## Selection:
^^^^

Where do I start? INEC supervises one PDP primary, and then goes on to recognise the candidate that emerged from the primary it did not supervise? Governor Mimiko (PDP) is talking business with President Buhari (APC)? The same Mimiko is torn between the candidate of the AD (who smells like Tinubu, who Mimiko does not want) and the candidate of the APC (who is clearly not from the governor’s PDP)? Or that things are moving from Appeal Court to Supreme Court and back to Appeal Court?
Everybody, except INEC and APC, seems to want the polls postponed, but INEC says no. Jegede, who is not officially a candidate, is still campaigning seriously. Now, how can any normal person comprehend all that?
So, I’ll rather leave Ondo alone, and let the mad ones savour the joy in madness.
As for me, I’m more interested in the controversy over President Muhammadu Buhari’s proposed $30 billion loan. In fact, I’m uncomfortable about it – so uncomfortable that I secretly wish the Senate would not approve it.
Of course, this is not necessarily informed by the fact that the South-East zone does not figure in the speculated plan of what the money would be used for.
But I know the lawmakers would ultimately bow, when the President speaks their language and does the needful.
I’m worried that the President would expect the lawmakers to simply rubber-stamp his decision to borrow such a huge amount – which, I believe, informed the decision to ‘save the lawmakers the stress of going through the details/breakdown of the proposed loan. That they should just throw $30 billion at the President without holding him to any commitments, timelines and targets.
I’m even told that some of the President’s men were actually angry that the pesky lawmakers are asking for details.
However, what got me thinking about this loan was the long telephone discussion I had with a usually outspoken, but now retired, senior Army officer from the North last week.
Of course, I’ve always known this particular redneck not to be a fan of Buhari, but what he had to say about the controversial $29.96 billion loan proposal of the President’s got me thinking.
Citing something he picked up from an old literature on modern Japanese economy, the officer recalled that “after several decades of soul-searching and isolation from the rest of the world, the Japanese came to the conclusion that no great country/economy is ever built on loans.”

^^^^

## Provided information:
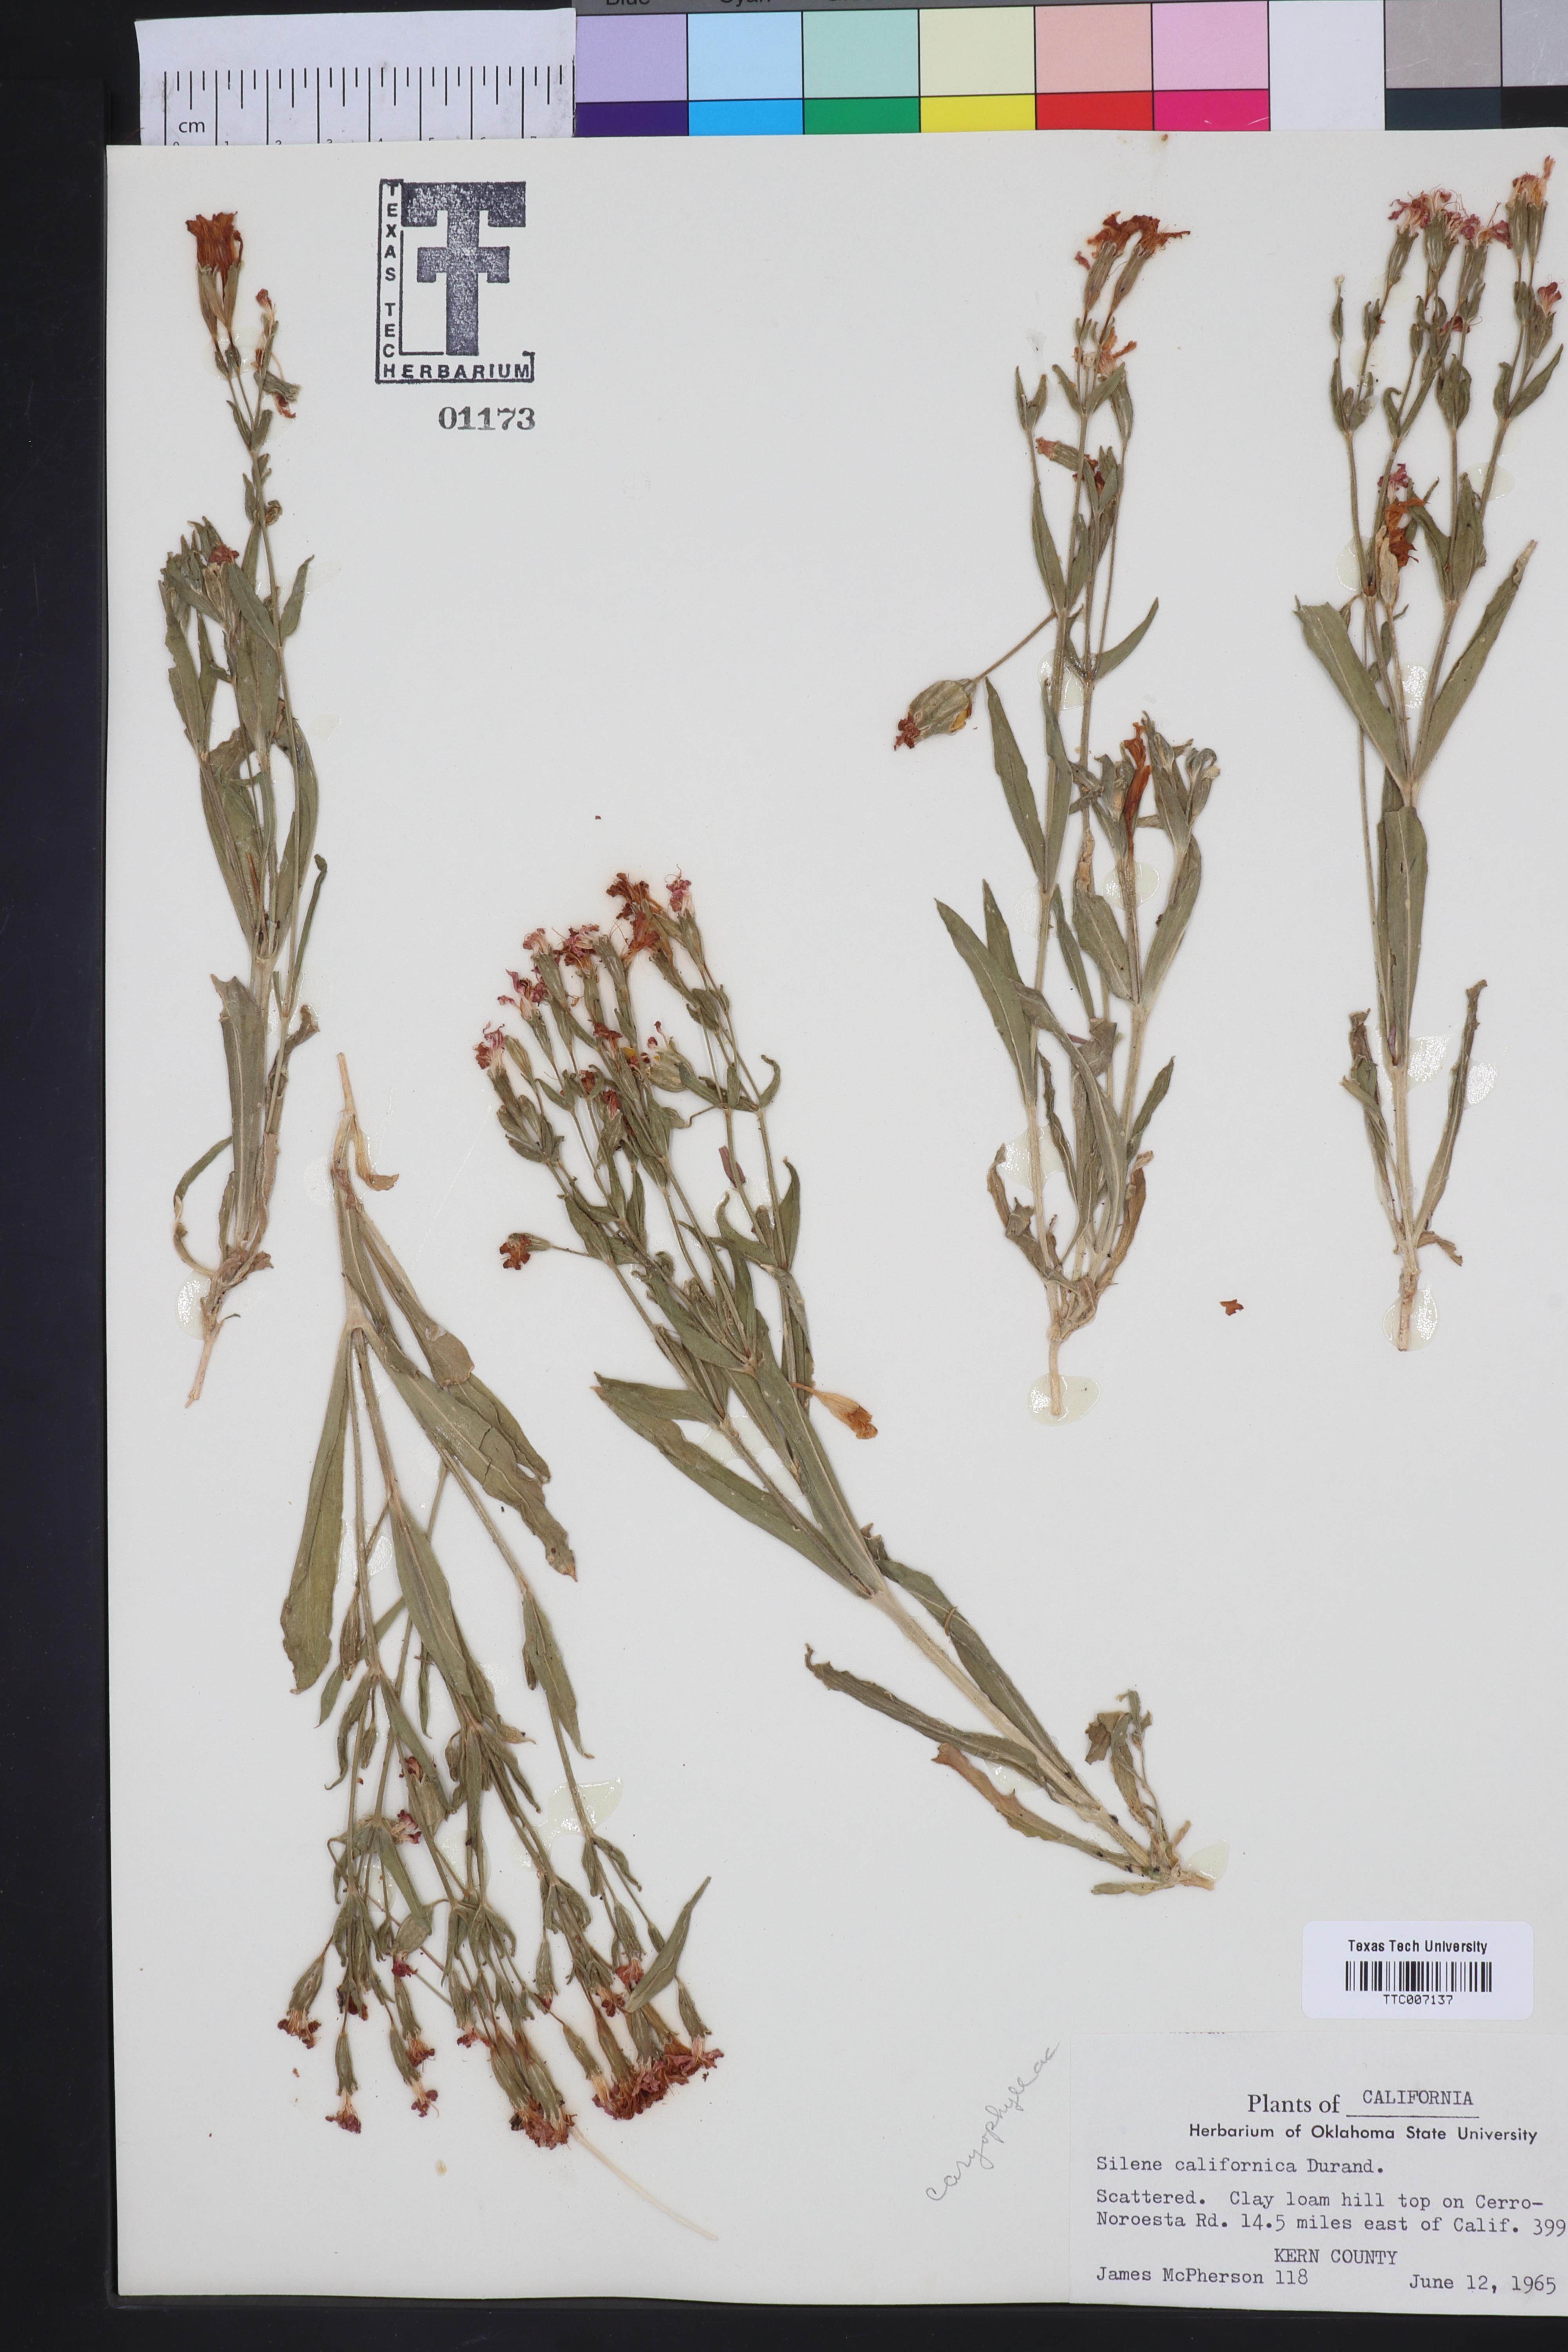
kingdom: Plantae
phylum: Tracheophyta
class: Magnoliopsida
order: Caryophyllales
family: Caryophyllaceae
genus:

^^^^

## Written task:
Pick up the opinion column on President Buhari's proposed $30 billion loan after its last sentence and keep writing it.

## Written answer:
According to him, even if we need to inject foreign capital to revive our economy, the critical mass of that foreign capital will not come from loans. It will come from Nigerians outside the country repatriating monies back home.
Ironically, he noted, the forex policies of the new regime are increasingly making it more and more difficult for Nigerians who have money abroad to bring back their money. He gave me figures, which, though I can’t readily verify now, I’m genuinely discomfited by.
According to him, Nigerians in Diaspora repatriated about $20 billion to the country in the last one year of Jonathan’s administration. But, today, more than one and a half years into Buhari’s government, the repatriation of funds has dried up to a little above $2 billion.
But that’s not all that we should bother about. Even if we resolve to go for this loan, how do we pay back? Was it because the Presidency did not really have a repayment plan that warranted sending the request to the National Assembly, without the necessary details? Who can really swear that he has seen a clearly thought-out economic plan that this regime can approach any credible lender with?
Yes, we could keep sloganeering about diversifying the economy, thinking beyond oil or even prospect for oil in the North and Lagos, but before any of these begins to yield dividends, our country needs to survive. We’ll also need to be repaying the loans and making some money.
Summary? To survive, Nigeria still needs for the oil of the Niger Delta to keep flowing. And to ensure this steady flow, we need to be more sincere about our policy in the Niger Delta. You cannot be doing Operation Crocodile Smile and be bombing the militants and expect to have oil to sell.
Until the militants see that we’re sincere with them, they’ll keep blowing up pipelines – no matter how many wheeler dealers, fronting as Niger Delta elders, we do deal with. The current arrogance and curious body language will not get us anywhere.
You cannot, for instance, continue to isolate the South-East and, to some extent, the South-South and hope to develop as a country.
Of course, since my South-East people, according to Buhari’s curious arithmetic, contributed only 5 per cent of the votes that made Buhari President, I had programmed my mind not to expect anything from the PMB government, beyond those appointments that are statutory. This mindset was informed by what I thought I always knew about the person of Gen. Buhari and his style of politics. I knew that in Buhari’s political dictionary, there is no such thing as ‘power sharing.’ It was either all or nothing!
But those who did not know much about the man Buhari (or who were blinded by the nationwide angst against Goodluck Jonathan) kept swearing that PMB would be a President for all Nigerians. That he would not run a winner-takes-all regime. Today, I suspect that even some of those who erroneously thought they were co-winners with Buhari now know better. For, even among the winners, there have been further segregations. Some winners are now outsiders in their own victory. A tiny clique, according to the President’s wife, has since appropriated the President, the Presidency and the electoral victory.
Fortunately, I’m not among those who are feeling disappointed by how things have turned out today. And the reason is simple: I never expected anything better from PMB. Blessed are those who do not expect, for they shall not be disappointed.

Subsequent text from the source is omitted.